# [Data extracts]
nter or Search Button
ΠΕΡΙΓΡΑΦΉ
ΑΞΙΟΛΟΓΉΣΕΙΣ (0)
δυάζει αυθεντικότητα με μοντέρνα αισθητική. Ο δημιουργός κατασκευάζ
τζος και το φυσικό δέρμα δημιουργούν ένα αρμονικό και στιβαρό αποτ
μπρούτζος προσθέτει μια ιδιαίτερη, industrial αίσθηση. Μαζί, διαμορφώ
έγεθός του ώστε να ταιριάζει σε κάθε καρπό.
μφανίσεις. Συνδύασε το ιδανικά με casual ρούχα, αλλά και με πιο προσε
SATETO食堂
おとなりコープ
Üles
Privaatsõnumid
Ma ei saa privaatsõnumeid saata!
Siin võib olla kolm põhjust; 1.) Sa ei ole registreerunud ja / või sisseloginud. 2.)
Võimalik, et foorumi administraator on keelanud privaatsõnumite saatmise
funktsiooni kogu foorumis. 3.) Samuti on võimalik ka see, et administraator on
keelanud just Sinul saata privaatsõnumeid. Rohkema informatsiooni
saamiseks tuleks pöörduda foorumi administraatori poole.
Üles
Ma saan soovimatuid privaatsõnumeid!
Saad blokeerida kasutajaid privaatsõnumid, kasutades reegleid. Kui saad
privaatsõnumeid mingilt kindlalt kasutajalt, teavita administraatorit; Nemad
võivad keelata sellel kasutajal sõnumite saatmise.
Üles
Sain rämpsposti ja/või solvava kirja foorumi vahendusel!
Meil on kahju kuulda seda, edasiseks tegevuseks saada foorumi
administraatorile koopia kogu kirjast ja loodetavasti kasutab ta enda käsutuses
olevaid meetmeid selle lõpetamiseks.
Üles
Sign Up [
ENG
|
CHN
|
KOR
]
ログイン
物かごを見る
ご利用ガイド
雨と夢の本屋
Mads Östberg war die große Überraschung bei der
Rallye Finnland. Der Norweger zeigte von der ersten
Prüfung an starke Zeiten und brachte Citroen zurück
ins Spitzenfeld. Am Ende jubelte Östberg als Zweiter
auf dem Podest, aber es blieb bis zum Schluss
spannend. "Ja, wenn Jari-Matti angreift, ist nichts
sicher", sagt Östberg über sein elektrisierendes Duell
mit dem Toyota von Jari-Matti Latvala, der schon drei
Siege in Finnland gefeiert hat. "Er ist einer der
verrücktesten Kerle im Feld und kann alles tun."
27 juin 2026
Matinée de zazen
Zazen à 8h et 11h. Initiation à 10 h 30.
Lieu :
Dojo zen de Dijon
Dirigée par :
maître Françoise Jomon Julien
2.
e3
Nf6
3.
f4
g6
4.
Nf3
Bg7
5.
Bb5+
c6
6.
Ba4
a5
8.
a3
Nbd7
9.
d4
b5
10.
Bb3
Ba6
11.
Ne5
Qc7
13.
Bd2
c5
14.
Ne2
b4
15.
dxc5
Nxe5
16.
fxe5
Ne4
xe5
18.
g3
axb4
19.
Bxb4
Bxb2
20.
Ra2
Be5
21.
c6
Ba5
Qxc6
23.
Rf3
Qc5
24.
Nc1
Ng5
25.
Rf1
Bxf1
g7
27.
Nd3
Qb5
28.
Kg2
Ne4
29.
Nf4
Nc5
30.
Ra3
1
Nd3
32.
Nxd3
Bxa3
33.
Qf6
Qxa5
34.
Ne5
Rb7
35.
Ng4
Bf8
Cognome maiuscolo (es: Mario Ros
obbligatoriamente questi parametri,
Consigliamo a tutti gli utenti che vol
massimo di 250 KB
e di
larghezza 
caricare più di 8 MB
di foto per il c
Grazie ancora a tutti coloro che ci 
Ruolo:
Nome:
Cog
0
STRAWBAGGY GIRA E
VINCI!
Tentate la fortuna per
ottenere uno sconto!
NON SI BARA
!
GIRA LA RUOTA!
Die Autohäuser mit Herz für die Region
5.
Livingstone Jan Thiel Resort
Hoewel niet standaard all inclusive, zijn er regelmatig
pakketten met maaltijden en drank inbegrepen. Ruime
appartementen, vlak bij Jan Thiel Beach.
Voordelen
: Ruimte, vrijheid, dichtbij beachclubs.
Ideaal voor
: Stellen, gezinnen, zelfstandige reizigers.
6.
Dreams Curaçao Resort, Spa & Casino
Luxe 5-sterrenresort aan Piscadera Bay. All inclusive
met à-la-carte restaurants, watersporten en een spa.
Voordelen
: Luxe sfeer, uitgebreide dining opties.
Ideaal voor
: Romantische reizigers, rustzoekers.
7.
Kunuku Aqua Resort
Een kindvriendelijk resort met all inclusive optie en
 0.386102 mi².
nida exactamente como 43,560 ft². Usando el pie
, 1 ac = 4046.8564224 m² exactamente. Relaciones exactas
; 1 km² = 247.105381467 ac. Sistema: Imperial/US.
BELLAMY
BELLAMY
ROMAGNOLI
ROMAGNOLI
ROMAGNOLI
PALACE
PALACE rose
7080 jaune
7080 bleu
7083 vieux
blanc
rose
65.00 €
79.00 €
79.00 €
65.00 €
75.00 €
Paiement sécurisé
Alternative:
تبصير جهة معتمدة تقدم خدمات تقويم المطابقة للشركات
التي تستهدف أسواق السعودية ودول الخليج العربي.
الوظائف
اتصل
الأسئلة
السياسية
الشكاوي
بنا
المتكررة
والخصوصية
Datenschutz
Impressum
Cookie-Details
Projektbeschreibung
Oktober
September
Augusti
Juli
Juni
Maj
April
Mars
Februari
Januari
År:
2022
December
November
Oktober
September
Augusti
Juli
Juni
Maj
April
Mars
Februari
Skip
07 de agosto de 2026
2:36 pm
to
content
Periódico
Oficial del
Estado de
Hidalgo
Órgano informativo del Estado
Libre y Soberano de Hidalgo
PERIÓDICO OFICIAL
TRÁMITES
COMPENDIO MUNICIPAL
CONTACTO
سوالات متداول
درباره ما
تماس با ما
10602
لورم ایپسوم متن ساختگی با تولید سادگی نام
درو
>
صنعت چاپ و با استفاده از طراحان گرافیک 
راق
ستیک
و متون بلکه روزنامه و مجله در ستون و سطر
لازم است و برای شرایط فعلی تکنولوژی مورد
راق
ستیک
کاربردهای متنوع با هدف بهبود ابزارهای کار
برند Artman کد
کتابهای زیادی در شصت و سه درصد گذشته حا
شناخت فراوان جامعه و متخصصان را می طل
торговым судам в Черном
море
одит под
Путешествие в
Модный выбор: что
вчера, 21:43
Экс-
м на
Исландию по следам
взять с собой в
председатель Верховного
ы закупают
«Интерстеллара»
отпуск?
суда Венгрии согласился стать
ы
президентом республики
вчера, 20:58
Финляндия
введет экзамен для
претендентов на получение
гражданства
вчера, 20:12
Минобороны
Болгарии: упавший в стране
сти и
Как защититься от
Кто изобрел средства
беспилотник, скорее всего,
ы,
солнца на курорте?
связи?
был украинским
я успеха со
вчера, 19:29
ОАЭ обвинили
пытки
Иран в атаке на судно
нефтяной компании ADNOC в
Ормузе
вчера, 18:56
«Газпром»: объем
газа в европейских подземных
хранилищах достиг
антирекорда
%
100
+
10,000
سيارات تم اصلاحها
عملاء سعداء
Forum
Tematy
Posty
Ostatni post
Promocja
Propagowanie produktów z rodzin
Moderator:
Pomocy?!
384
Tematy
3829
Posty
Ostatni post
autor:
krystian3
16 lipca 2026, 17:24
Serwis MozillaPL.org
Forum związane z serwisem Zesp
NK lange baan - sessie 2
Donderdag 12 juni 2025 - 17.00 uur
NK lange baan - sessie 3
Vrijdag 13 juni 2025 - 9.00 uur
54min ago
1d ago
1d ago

# [What to do]
Output the full listing without altering anything.

# [Output]
nter or Search Button
ΠΕΡΙΓΡΑΦΉ
ΑΞΙΟΛΟΓΉΣΕΙΣ (0)
δυάζει αυθεντικότητα με μοντέρνα αισθητική. Ο δημιουργός κατασκευάζ
τζος και το φυσικό δέρμα δημιουργούν ένα αρμονικό και στιβαρό αποτ
μπρούτζος προσθέτει μια ιδιαίτερη, industrial αίσθηση. Μαζί, διαμορφώ
έγεθός του ώστε να ταιριάζει σε κάθε καρπό.
μφανίσεις. Συνδύασε το ιδανικά με casual ρούχα, αλλά και με πιο προσε
SATETO食堂
おとなりコープ
Üles
Privaatsõnumid
Ma ei saa privaatsõnumeid saata!
Siin võib olla kolm põhjust; 1.) Sa ei ole registreerunud ja / või sisseloginud. 2.)
Võimalik, et foorumi administraator on keelanud privaatsõnumite saatmise
funktsiooni kogu foorumis. 3.) Samuti on võimalik ka see, et administraator on
keelanud just Sinul saata privaatsõnumeid. Rohkema informatsiooni
saamiseks tuleks pöörduda foorumi administraatori poole.
Üles
Ma saan soovimatuid privaatsõnumeid!
Saad blokeerida kasutajaid privaatsõnumid, kasutades reegleid. Kui saad
privaatsõnumeid mingilt kindlalt kasutajalt, teavita administraatorit; Nemad
võivad keelata sellel kasutajal sõnumite saatmise.
Üles
Sain rämpsposti ja/või solvava kirja foorumi vahendusel!
Meil on kahju kuulda seda, edasiseks tegevuseks saada foorumi
administraatorile koopia kogu kirjast ja loodetavasti kasutab ta enda käsutuses
olevaid meetmeid selle lõpetamiseks.
Üles
Sign Up [
ENG
|
CHN
|
KOR
]
ログイン
物かごを見る
ご利用ガイド
雨と夢の本屋
Mads Östberg war die große Überraschung bei der
Rallye Finnland. Der Norweger zeigte von der ersten
Prüfung an starke Zeiten und brachte Citroen zurück
ins Spitzenfeld. Am Ende jubelte Östberg als Zweiter
auf dem Podest, aber es blieb bis zum Schluss
spannend. "Ja, wenn Jari-Matti angreift, ist nichts
sicher", sagt Östberg über sein elektrisierendes Duell
mit dem Toyota von Jari-Matti Latvala, der schon drei
Siege in Finnland gefeiert hat. "Er ist einer der
verrücktesten Kerle im Feld und kann alles tun."
27 juin 2026
Matinée de zazen
Zazen à 8h et 11h. Initiation à 10 h 30.
Lieu :
Dojo zen de Dijon
Dirigée par :
maître Françoise Jomon Julien
2.
e3
Nf6
3.
f4
g6
4.
Nf3
Bg7
5.
Bb5+
c6
6.
Ba4
a5
8.
a3
Nbd7
9.
d4
b5
10.
Bb3
Ba6
11.
Ne5
Qc7
13.
Bd2
c5
14.
Ne2
b4
15.
dxc5
Nxe5
16.
fxe5
Ne4
xe5
18.
g3
axb4
19.
Bxb4
Bxb2
20.
Ra2
Be5
21.
c6
Ba5
Qxc6
23.
Rf3
Qc5
24.
Nc1
Ng5
25.
Rf1
Bxf1
g7
27.
Nd3
Qb5
28.
Kg2
Ne4
29.
Nf4
Nc5
30.
Ra3
1
Nd3
32.
Nxd3
Bxa3
33.
Qf6
Qxa5
34.
Ne5
Rb7
35.
Ng4
Bf8
Cognome maiuscolo (es: Mario Ros
obbligatoriamente questi parametri,
Consigliamo a tutti gli utenti che vol
massimo di 250 KB
e di
larghezza 
caricare più di 8 MB
di foto per il c
Grazie ancora a tutti coloro che ci 
Ruolo:
Nome:
Cog
0
STRAWBAGGY GIRA E
VINCI!
Tentate la fortuna per
ottenere uno sconto!
NON SI BARA
!
GIRA LA RUOTA!
Die Autohäuser mit Herz für die Region
5.
Livingstone Jan Thiel Resort
Hoewel niet standaard all inclusive, zijn er regelmatig
pakketten met maaltijden en drank inbegrepen. Ruime
appartementen, vlak bij Jan Thiel Beach.
Voordelen
: Ruimte, vrijheid, dichtbij beachclubs.
Ideaal voor
: Stellen, gezinnen, zelfstandige reizigers.
6.
Dreams Curaçao Resort, Spa & Casino
Luxe 5-sterrenresort aan Piscadera Bay. All inclusive
met à-la-carte restaurants, watersporten en een spa.
Voordelen
: Luxe sfeer, uitgebreide dining opties.
Ideaal voor
: Romantische reizigers, rustzoekers.
7.
Kunuku Aqua Resort
Een kindvriendelijk resort met all inclusive optie en
 0.386102 mi².
nida exactamente como 43,560 ft². Usando el pie
, 1 ac = 4046.8564224 m² exactamente. Relaciones exactas
; 1 km² = 247.105381467 ac. Sistema: Imperial/US.
BELLAMY
BELLAMY
ROMAGNOLI
ROMAGNOLI
ROMAGNOLI
PALACE
PALACE rose
7080 jaune
7080 bleu
7083 vieux
blanc
rose
65.00 €
79.00 €
79.00 €
65.00 €
75.00 €
Paiement sécurisé
Alternative:
تبصير جهة معتمدة تقدم خدمات تقويم المطابقة للشركات
التي تستهدف أسواق السعودية ودول الخليج العربي.
الوظائف
اتصل
الأسئلة
السياسية
الشكاوي
بنا
المتكررة
والخصوصية
Datenschutz
Impressum
Cookie-Details
Projektbeschreibung
Oktober
September
Augusti
Juli
Juni
Maj
April
Mars
Februari
Januari
År:
2022
December
November
Oktober
September
Augusti
Juli
Juni
Maj
April
Mars
Februari
Skip
07 de agosto de 2026
2:36 pm
to
content
Periódico
Oficial del
Estado de
Hidalgo
Órgano informativo del Estado
Libre y Soberano de Hidalgo
PERIÓDICO OFICIAL
TRÁMITES
COMPENDIO MUNICIPAL
CONTACTO
سوالات متداول
درباره ما
تماس با ما
10602
لورم ایپسوم متن ساختگی با تولید سادگی نام
درو
>
صنعت چاپ و با استفاده از طراحان گرافیک 
راق
ستیک
و متون بلکه روزنامه و مجله در ستون و سطر
لازم است و برای شرایط فعلی تکنولوژی مورد
راق
ستیک
کاربردهای متنوع با هدف بهبود ابزارهای کار
برند Artman کد
کتابهای زیادی در شصت و سه درصد گذشته حا
شناخت فراوان جامعه و متخصصان را می طل
торговым судам в Черном
море
одит под
Путешествие в
Модный выбор: что
вчера, 21:43
Экс-
м на
Исландию по следам
взять с собой в
председатель Верховного
ы закупают
«Интерстеллара»
отпуск?
суда Венгрии согласился стать
ы
президентом республики
вчера, 20:58
Финляндия
введет экзамен для
претендентов на получение
гражданства
вчера, 20:12
Минобороны
Болгарии: упавший в стране
сти и
Как защититься от
Кто изобрел средства
беспилотник, скорее всего,
ы,
солнца на курорте?
связи?
был украинским
я успеха со
вчера, 19:29
ОАЭ обвинили
пытки
Иран в атаке на судно
нефтяной компании ADNOC в
Ормузе
вчера, 18:56
«Газпром»: объем
газа в европейских подземных
хранилищах достиг
антирекорда
%
100
+
10,000
سيارات تم اصلاحها
عملاء سعداء
Forum
Tematy
Posty
Ostatni post
Promocja
Propagowanie produktów z rodzin
Moderator:
Pomocy?!
384
Tematy
3829
Posty
Ostatni post
autor:
krystian3
16 lipca 2026, 17:24
Serwis MozillaPL.org
Forum związane z serwisem Zesp
NK lange baan - sessie 2
Donderdag 12 juni 2025 - 17.00 uur
NK lange baan - sessie 3
Vrijdag 13 juni 2025 - 9.00 uur
54min ago
1d ago
1d ago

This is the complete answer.